* **WHAT IS NEEDED**: All of the entries below are to be retyped exactly.

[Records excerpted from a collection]
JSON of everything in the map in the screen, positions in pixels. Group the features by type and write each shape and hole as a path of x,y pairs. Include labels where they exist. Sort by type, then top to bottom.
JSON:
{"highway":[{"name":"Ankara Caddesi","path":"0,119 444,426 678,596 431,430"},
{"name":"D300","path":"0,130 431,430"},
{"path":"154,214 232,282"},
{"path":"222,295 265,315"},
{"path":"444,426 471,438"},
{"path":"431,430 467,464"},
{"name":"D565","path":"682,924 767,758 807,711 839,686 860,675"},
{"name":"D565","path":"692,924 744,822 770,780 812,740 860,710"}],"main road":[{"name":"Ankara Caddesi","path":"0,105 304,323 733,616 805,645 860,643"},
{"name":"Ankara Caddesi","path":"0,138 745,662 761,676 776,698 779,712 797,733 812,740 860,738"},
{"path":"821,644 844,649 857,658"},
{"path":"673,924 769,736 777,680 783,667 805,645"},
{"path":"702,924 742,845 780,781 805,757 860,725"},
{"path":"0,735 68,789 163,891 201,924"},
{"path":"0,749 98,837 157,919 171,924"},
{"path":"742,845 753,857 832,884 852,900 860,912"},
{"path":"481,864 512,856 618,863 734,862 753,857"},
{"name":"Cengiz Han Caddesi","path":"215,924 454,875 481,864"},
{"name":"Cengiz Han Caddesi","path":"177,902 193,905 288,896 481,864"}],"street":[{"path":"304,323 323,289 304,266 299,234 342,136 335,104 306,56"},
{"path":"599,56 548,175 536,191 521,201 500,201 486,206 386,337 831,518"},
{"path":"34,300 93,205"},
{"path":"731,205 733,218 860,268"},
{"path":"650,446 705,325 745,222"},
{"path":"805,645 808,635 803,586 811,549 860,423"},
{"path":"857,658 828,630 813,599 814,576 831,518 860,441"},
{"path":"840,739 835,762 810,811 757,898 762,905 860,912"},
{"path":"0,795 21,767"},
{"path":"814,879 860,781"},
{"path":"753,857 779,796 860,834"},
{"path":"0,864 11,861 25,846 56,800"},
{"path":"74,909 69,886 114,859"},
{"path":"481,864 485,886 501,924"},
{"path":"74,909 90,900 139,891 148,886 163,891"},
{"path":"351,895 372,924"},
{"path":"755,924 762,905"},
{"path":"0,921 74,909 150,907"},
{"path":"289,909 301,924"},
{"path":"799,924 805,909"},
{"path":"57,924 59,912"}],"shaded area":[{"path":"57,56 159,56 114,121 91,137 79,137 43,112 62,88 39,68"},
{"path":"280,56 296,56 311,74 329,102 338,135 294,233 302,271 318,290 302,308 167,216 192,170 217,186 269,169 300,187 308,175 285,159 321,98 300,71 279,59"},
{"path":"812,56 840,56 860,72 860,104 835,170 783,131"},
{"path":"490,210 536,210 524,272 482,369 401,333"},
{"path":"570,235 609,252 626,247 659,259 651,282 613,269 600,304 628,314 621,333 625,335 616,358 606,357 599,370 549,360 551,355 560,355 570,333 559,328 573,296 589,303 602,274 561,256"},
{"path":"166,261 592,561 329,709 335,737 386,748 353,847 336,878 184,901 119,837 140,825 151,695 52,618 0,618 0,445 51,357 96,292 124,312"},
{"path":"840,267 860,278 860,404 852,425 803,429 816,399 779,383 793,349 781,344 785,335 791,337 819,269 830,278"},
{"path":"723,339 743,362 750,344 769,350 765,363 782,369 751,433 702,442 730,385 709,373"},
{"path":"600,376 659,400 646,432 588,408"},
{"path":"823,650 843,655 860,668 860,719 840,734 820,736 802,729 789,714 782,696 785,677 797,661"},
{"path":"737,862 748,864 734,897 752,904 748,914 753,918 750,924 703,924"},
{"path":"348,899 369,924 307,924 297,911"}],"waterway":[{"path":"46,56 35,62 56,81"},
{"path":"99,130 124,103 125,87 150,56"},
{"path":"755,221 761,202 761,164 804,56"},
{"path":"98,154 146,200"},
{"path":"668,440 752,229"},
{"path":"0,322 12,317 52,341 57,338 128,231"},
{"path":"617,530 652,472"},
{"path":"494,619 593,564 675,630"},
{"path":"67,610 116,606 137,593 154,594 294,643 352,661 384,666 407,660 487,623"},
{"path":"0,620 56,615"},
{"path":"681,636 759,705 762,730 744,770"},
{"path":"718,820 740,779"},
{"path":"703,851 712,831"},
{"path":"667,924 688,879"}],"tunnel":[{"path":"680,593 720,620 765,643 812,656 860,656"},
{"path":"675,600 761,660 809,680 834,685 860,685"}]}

* **EXPECTED ANSWER**:
JSON of everything in the map in the screen, positions in pixels. Group the features by type and write each shape and hole as a path of x,y pairs. Include labels where they exist. Sort by type, then top to bottom.
JSON:
{"highway":[{"name":"Ankara Caddesi","path":"0,119 444,426 678,596 431,430"},
{"name":"D300","path":"0,130 431,430"},
{"path":"154,214 232,282"},
{"path":"222,295 265,315"},
{"path":"444,426 471,438"},
{"path":"431,430 467,464"},
{"name":"D565","path":"682,924 767,758 807,711 839,686 860,675"},
{"name":"D565","path":"692,924 744,822 770,780 812,740 860,710"}],"main road":[{"name":"Ankara Caddesi","path":"0,105 304,323 733,616 805,645 860,643"},
{"name":"Ankara Caddesi","path":"0,138 745,662 761,676 776,698 779,712 797,733 812,740 860,738"},
{"path":"821,644 844,649 857,658"},
{"path":"673,924 769,736 777,680 783,667 805,645"},
{"path":"702,924 742,845 780,781 805,757 860,725"},
{"path":"0,735 68,789 163,891 201,924"},
{"path":"0,749 98,837 157,919 171,924"},
{"path":"742,845 753,857 832,884 852,900 860,912"},
{"path":"481,864 512,856 618,863 734,862 753,857"},
{"name":"Cengiz Han Caddesi","path":"215,924 454,875 481,864"},
{"name":"Cengiz Han Caddesi","path":"177,902 193,905 288,896 481,864"}],"street":[{"path":"304,323 323,289 304,266 299,234 342,136 335,104 306,56"},
{"path":"599,56 548,175 536,191 521,201 500,201 486,206 386,337 831,518"},
{"path":"34,300 93,205"},
{"path":"731,205 733,218 860,268"},
{"path":"650,446 705,325 745,222"},
{"path":"805,645 808,635 803,586 811,549 860,423"},
{"path":"857,658 828,630 813,599 814,576 831,518 860,441"},
{"path":"840,739 835,762 810,811 757,898 762,905 860,912"},
{"path":"0,795 21,767"},
{"path":"814,879 860,781"},
{"path":"753,857 779,796 860,834"},
{"path":"0,864 11,861 25,846 56,800"},
{"path":"74,909 69,886 114,859"},
{"path":"481,864 485,886 501,924"},
{"path":"74,909 90,900 139,891 148,886 163,891"},
{"path":"351,895 372,924"},
{"path":"755,924 762,905"},
{"path":"0,921 74,909 150,907"},
{"path":"289,909 301,924"},
{"path":"799,924 805,909"},
{"path":"57,924 59,912"}],"shaded area":[{"path":"57,56 159,56 114,121 91,137 79,137 43,112 62,88 39,68"},
{"path":"280,56 296,56 311,74 329,102 338,135 294,233 302,271 318,290 302,308 167,216 192,170 217,186 269,169 300,187 308,175 285,159 321,98 300,71 279,59"},
{"path":"812,56 840,56 860,72 860,104 835,170 783,131"},
{"path":"490,210 536,210 524,272 482,369 401,333"},
{"path":"570,235 609,252 626,247 659,259 651,282 613,269 600,304 628,314 621,333 625,335 616,358 606,357 599,370 549,360 551,355 560,355 570,333 559,328 573,296 589,303 602,274 561,256"},
{"path":"166,261 592,561 329,709 335,737 386,748 353,847 336,878 184,901 119,837 140,825 151,695 52,618 0,618 0,445 51,357 96,292 124,312"},
{"path":"840,267 860,278 860,404 852,425 803,429 816,399 779,383 793,349 781,344 785,335 791,337 819,269 830,278"},
{"path":"723,339 743,362 750,344 769,350 765,363 782,369 751,433 702,442 730,385 709,373"},
{"path":"600,376 659,400 646,432 588,408"},
{"path":"823,650 843,655 860,668 860,719 840,734 820,736 802,729 789,714 782,696 785,677 797,661"},
{"path":"737,862 748,864 734,897 752,904 748,914 753,918 750,924 703,924"},
{"path":"348,899 369,924 307,924 297,911"}],"waterway":[{"path":"46,56 35,62 56,81"},
{"path":"99,130 124,103 125,87 150,56"},
{"path":"755,221 761,202 761,164 804,56"},
{"path":"98,154 146,200"},
{"path":"668,440 752,229"},
{"path":"0,322 12,317 52,341 57,338 128,231"},
{"path":"617,530 652,472"},
{"path":"494,619 593,564 675,630"},
{"path":"67,610 116,606 137,593 154,594 294,643 352,661 384,666 407,660 487,623"},
{"path":"0,620 56,615"},
{"path":"681,636 759,705 762,730 744,770"},
{"path":"718,820 740,779"},
{"path":"703,851 712,831"},
{"path":"667,924 688,879"}],"tunnel":[{"path":"680,593 720,620 765,643 812,656 860,656"},
{"path":"675,600 761,660 809,680 834,685 860,685"}]}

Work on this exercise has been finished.